Anyhow you are a young spring chicken compared to me and I handle failure okay... I have to - LOL
Jump in Debi! You are entering the most interesting time of your life.
I loved turning 50. 50 is not old! Now you will be able to successfully celebrate your First Half Century of Progress! There is no failure in that. You have wildly succeeded, and it's great to look at what you'd like the next Half Century to include. And perhaps the one after that!
I am in agreement with you about a lot here. Now IS the time to let go of others' judgments. What freedom in that. The freedom to fail is a genius idea, especially in a land where only success gets validated, unless you are the CEO of a major company going bankrupt, but that is another story.
I've found myself becoming more conscious of letting go of the need to be in control. I'm releasing tension from my body as a result. It feels good, like Jomamma says here, one can actually become laid back.
I can tell I plan to turn into one of those old ladies you don't mess with. But that's not for a very long time, the old lady part that is.
The thing I'm not so amused by yet is the cards AARP keeps sending me. :))
Oh, you're going to love your 50's.
I couldn't wait to celebrate. I was so ready to embark on my next 50 years.
I must admit some things are not quite the same as they were in my 30s or 40s, like my memory and the creaking bones here and there but I wouldn't want to be anywhere else.
This is the time for new discovery.
I believe this is the first digital manipulation I've seen of yours.
It's a wonderful composition for this occasion. Fear, no doubt the guy at the top has the net and neither can see where there headed.
I love risk. I've been a risk taker all my life and it has rewarded me with many great opportunities.
As Kris, mentioned there is that harrassment by AARP but hey- maybe there are some good deals to be had. I'm not proud.
I signed up for AARP, I thought cool, discounts, freebies, etc.

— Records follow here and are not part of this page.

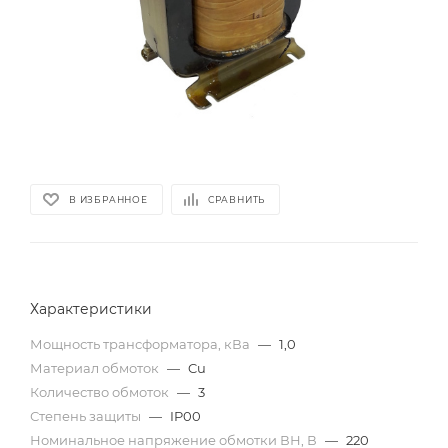
В ИЗБРАННОЕ
СРАВНИТЬ
Характеристики
Мощность трансформатора, кВа
—
1,0
Материал обмоток
—
Cu
Количество обмоток
—
3
Степень защиты
—
IP00
Номинальное напряжение обмотки ВН, В
—
220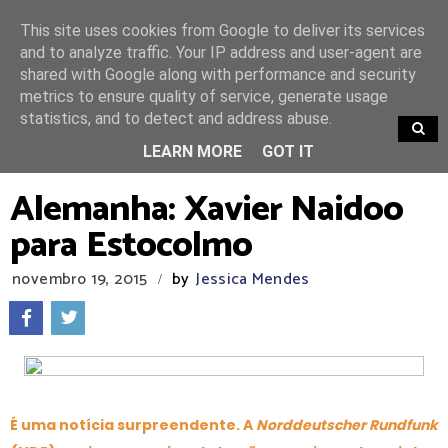
This site uses cookies from Google to deliver its services
and to analyze traffic. Your IP address and user-agent are
shared with Google along with performance and security
metrics to ensure quality of service, generate usage
statistics, and to detect and address abuse.
TRENDING
LEARN MORE
GOT IT
Alemanha: Xavier Naidoo
para Estocolmo
novembro 19, 2015
by
Jessica Mendes
/
É uma notícia surpreendente. A
Norddeutscher Rundfunk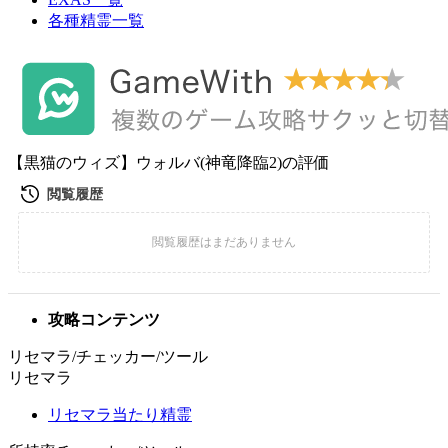
各種精霊一覧
【黒猫のウィズ】ウォルバ(神竜降臨2)の評価
攻略コンテンツ
リセマラ/チェッカー/ツール
リセマラ
リセマラ当たり精霊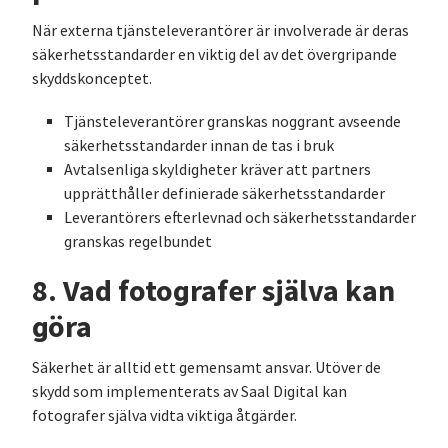
När externa tjänsteleverantörer är involverade är deras
säkerhetsstandarder en viktig del av det övergripande
skyddskonceptet.
Tjänsteleverantörer granskas noggrant avseende
säkerhetsstandarder innan de tas i bruk
Avtalsenliga skyldigheter kräver att partners
upprätthåller definierade säkerhetsstandarder
Leverantörers efterlevnad och säkerhetsstandarder
granskas regelbundet
8. Vad fotografer själva kan
göra
Säkerhet är alltid ett gemensamt ansvar. Utöver de
skydd som implementerats av Saal Digital kan
fotografer själva vidta viktiga åtgärder.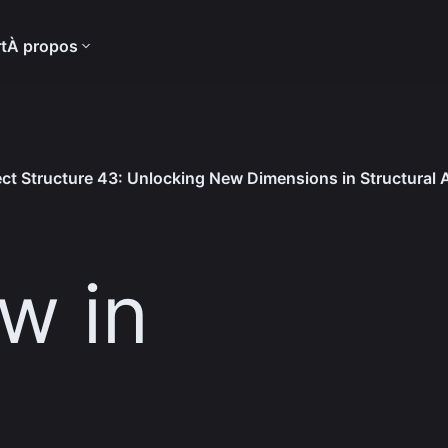
t
À propos
ct Structure 43: Unlocking New Dimensions in Structural 
w in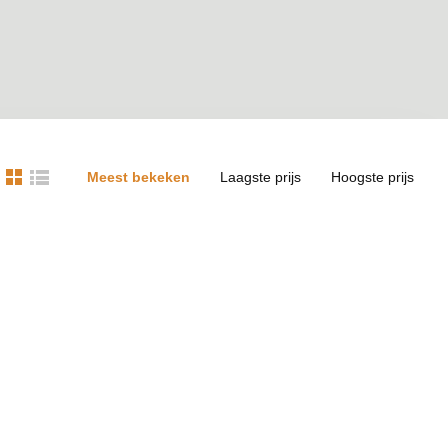
Meest bekeken
Laagste prijs
Hoogste prijs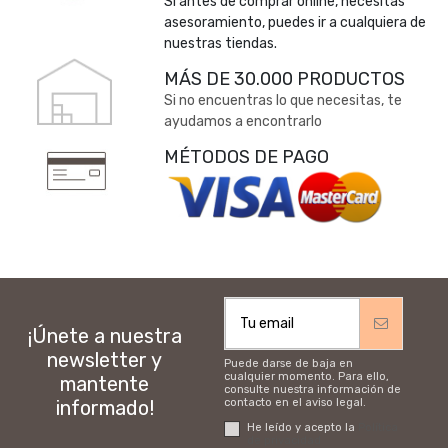
Si antes de comprar online, necesitas
asesoramiento, puedes ir a cualquiera de
nuestras tiendas.
MÁS DE 30.000 PRODUCTOS
Si no encuentras lo que necesitas, te
ayudamos a encontrarlo
MÉTODOS DE PAGO
¡Únete a nuestra
newsletter y
Puede darse de baja en
cualquier momento. Para ello,
mantente
consulte nuestra información de
informado!
contacto en el aviso legal.
He leído y acepto la
Política
de privacidad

The only thing I've gotten so far is more junk mail and offers to "sign here and for just $9.95 we'll enroll you..." I've been a member for a year now and I haven't even gotten my actual card, I'm still using a temporary. Does anyone actually know someone who reaps the benefits of being a member of AARP?
Debi, you continue to amaze me with the depth of your pictures and your writing.
Jomamma, you can use your AARP card for discounts at some motels/hotels. That, plus all the mail is all I know of.